F-Spot 45

If you need to manage a photo collection under Linux, F-Spot is the tool to use. After importing your photos (from a camera, a flash card, or from the filesystem), you can edit, tag, and sort them, and finally upload them to a huge range of sites, including Flickr, Facebook, Picasa, or to your own website. It supports every photo format you could imagine, and while it can't edit RAW files directly, it can convert them to JPEG automatically for you.
MythTV 42

MythTV is one of Linux's real killer apps - a digital video recorder and TV-friendly media playback interface to rival Windows Media Center. It has full digital TV support, letting you pause and rewind live TV and schedule recordings based on downloadable program guides. With multiple tuner cards, you can record multiple programs at once, and with its networked design, you can put your tuners in a backend system and stream live and recorded TV to multiple frontend systems.
CheckGmail 52

As the name suggests, CheckGmail checks your Gmail account periodically, so you don't have to. It drops an icon into the notification tray and polls your Gmail account to check for new mail. If anything arrives, it pops up a notice and lets you preview the mail's contents, with links to open the complete mail inside Gmail in a new browser window. By default, it just checks your inbox, but you can configure it to check specific labels as well.

Collected data

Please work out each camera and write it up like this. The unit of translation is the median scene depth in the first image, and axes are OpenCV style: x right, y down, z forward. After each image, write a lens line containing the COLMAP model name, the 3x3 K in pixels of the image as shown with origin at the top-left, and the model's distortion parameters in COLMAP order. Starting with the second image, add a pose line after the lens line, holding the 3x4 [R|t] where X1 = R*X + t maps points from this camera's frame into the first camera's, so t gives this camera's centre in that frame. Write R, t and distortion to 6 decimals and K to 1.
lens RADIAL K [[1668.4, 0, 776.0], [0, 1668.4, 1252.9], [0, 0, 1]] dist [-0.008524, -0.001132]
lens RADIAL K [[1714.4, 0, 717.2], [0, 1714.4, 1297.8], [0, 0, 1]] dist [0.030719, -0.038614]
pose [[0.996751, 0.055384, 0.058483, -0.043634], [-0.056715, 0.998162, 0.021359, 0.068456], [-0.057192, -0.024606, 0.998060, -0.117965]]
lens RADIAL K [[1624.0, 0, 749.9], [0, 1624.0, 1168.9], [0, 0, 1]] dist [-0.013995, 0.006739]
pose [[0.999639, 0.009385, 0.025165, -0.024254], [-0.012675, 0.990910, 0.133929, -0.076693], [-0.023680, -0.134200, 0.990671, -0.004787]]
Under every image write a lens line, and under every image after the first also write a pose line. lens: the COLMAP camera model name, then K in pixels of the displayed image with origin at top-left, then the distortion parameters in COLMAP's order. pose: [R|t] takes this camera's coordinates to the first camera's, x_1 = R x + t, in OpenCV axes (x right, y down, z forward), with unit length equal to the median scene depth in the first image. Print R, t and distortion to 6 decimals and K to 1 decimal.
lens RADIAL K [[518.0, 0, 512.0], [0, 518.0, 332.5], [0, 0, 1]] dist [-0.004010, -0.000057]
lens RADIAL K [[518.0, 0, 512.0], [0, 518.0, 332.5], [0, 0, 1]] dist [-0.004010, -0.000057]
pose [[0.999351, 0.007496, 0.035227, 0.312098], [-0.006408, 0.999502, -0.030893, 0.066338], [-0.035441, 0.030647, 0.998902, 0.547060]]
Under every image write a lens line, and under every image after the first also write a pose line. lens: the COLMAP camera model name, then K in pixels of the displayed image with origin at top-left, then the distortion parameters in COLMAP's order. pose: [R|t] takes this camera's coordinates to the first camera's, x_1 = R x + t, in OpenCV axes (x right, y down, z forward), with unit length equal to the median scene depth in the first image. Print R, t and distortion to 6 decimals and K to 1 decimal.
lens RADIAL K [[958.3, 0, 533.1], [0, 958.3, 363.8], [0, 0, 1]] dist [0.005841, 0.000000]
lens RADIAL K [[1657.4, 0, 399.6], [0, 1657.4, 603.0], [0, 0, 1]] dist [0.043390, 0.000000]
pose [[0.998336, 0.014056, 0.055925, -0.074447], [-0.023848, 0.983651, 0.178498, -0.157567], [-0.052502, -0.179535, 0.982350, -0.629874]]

◆ Required work ◆
• 1. Write out the part of the Linux applications text from "MythTV is one" to "multiple frontend systems." word for word.
• 2. Continue the text on Linux applications past its last sentence.
These lines have no role in this work.

◆ Set of answers ◆
• 1.
MythTV is one of Linux's real killer apps - a digital video recorder and TV-friendly media playback interface to rival Windows Media Center. It has full digital TV support, letting you pause and rewind live TV and schedule recordings based on downloadable program guides. With multiple tuner cards, you can record multiple programs at once, and with its networked design, you can put your tuners in a backend system and stream live and recorded TV to multiple frontend systems.

• 2.
Transmission 44

BitTorrent is the ideal way to download your favourite Linux distribution's latest release, and the ideal all-round client is Transmission. It's very lightweight, especially compared to Java-based clients like Vuze, and it's also easy to set up and use, with network auto-configuration, but it still has a wealth of features. Along with the traditional GUI interface it has command-line and web interfaces, and a daemon option, which is very useful on remote servers. Also available for Mac OS X.
Aqualung 48

Linux has no shortage of music players, but Aqualung's dedication to high audio quality sets it apart. It lets you rip your CDs in perfect FLAC format or in high-quality MP3 or Ogg Vorbis formats, and then play them back without gaps, so you'll never hear glitches between tracks again. Aqualung also supports high-quality resampling for those soundcards that require it, and Linux-standard effect plugins, including equalisers, amp simulations, and spatial stereo processing effects.